Tip: Choose wholegrains, which are lower GI than white grains like rice and pasta, so they’ll keep you feeling full for longer.

The extras

This is where it gets fun. Toss in some nuts (almonds, cashews, walnuts, pine nuts), seeds (sunflower, pumpkin, chia), fruit (blueberries, strawberries, pomegranate seeds, mango, mandarin) or avocado to add delicious flavour, texture and goodness. Get creative and experiment with different combinations.

Tip: Lightly toast a mix of nuts and seeds to bring out their flavour before adding them to your salad.

The dressing

Make your own simple dressings to finish off the salad. Many store-bought dressings and condiments are high in sugar, and you can get just as much flavour with a little olive oil, lemon juice or vinegar, and herbs and spices. For a creamier dressing, you can use a base of Greek yoghurt or avocado.

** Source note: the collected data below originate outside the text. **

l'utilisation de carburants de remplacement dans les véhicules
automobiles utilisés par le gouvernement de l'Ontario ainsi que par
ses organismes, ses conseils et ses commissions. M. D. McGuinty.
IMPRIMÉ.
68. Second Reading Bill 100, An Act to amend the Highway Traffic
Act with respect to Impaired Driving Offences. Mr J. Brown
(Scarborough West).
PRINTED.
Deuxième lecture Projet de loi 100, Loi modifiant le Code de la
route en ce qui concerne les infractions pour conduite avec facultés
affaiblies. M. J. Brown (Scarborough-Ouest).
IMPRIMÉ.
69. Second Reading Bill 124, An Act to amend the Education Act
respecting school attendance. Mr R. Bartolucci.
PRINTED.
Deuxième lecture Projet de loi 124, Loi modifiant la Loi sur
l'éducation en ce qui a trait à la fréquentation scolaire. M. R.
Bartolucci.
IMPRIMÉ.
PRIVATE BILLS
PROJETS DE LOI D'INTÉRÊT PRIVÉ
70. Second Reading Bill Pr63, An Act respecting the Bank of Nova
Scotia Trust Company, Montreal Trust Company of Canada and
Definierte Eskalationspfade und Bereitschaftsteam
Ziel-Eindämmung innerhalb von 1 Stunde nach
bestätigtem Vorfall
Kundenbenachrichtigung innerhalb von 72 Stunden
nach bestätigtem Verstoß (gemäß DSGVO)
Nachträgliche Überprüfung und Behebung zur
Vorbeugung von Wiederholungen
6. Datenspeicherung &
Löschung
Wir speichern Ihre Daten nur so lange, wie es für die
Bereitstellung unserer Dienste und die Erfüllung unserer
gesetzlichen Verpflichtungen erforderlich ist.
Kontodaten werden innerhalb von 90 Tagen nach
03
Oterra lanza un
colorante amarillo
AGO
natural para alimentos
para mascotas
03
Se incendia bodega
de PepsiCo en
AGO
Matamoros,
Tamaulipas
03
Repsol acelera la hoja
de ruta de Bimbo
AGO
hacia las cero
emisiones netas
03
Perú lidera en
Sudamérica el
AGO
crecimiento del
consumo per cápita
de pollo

Tip: Play with some of these easy combinations:

  • Balsamic vinegar, olive oil, Dijon mustard and a little salt and pepper.
  • Soy sauce, garlic, ginger, chilli and sesame oil or seeds.
  • Greek yoghurt, Dijon mustard, lemon juice and honey.
  • Fresh basil leaves, olive oil, garlic, lemon juice and pine nuts (all blended with a little water).
  • Tahini, lemon juice, garlic and olive oil.